McCandless was discovered dead in an abandoned school bus along the Stampede Road on the northern edge of the 6-million-arce national preserve in 1992. He had starved to death. He was later made into an Alaska legend in the novel “Into the Wild.”

The book theorized that the 24-year-old McCandless, who proclaimed  himself “Alexander Supertramp” and left behind an odd note scratched into a piece of plywood, was on some sort of search for the meaning of life.

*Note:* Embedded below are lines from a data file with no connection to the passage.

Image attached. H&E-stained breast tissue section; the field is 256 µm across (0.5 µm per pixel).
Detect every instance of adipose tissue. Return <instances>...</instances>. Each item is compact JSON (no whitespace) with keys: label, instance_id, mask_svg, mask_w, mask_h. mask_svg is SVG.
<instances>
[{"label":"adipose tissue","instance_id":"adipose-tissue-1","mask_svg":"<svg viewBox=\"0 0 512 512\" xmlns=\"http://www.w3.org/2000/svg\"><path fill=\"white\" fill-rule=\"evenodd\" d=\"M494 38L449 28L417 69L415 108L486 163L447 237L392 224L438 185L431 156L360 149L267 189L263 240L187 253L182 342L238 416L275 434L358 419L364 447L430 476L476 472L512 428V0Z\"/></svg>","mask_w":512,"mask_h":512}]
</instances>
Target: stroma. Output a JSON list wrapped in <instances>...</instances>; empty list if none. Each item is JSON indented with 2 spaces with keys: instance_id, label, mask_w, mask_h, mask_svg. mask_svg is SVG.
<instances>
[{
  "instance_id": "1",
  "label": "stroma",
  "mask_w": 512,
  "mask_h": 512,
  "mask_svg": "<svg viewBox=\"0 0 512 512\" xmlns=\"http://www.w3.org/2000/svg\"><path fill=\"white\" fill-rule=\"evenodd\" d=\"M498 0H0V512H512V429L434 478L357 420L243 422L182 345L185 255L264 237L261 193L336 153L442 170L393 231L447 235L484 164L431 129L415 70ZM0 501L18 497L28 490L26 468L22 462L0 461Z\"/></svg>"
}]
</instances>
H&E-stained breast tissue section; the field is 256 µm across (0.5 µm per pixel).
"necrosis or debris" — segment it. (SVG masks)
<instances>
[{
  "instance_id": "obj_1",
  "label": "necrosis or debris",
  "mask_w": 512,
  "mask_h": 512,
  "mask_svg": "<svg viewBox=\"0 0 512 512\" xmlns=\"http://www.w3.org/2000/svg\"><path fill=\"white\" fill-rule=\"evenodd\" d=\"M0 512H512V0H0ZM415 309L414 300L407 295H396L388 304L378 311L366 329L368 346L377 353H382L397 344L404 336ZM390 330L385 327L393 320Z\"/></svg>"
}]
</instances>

“Two Years He Walks The Earth. No Phone, No Pool, No Pets, No Cigarettes. Ultimate Freedom. An Extremist. An Aesthetic Voyager Whose Home is The Road. Escaped from Atlanta. Thou Shall Not Return, Cause ‘The West is The Best’ And Now After Two Rambling Years Comes the Final and Greatest Adventure. The Climactic Battle To Kill The False Being Within And Victoriously Conclude the Spiritual Revolution! Ten Days & Nights of Freight Trains and Hitching Bring Him to the Great White North No Longer to Be Poisoned By Civilization He Flees, and Walks Alone Upon the Land To Become Lost in the Wild,” the note said.

2 replies »

  1. Nephi planned a long over-night hike and if he’d not gotten injured, he most likely would have made it. For Etienne it sounds like he had a much more ambitious plan. It’s hard to carry 28 days’ worth of food, for one thing; so maybe he planned on living off the land to some extent. From reading the huge tomes on hiker deaths that have been compiled for Yellowstone & Grand Canyon National Parks, the biggest factor in survival of your trip is to take a woman along. Being a young man alone is not such a good idea.

  2. Maybe Etienne & Nephi both had PTSD from their military service?
    It appears they had more in common with each other, since Chris McCandless was NOT of military persuasion.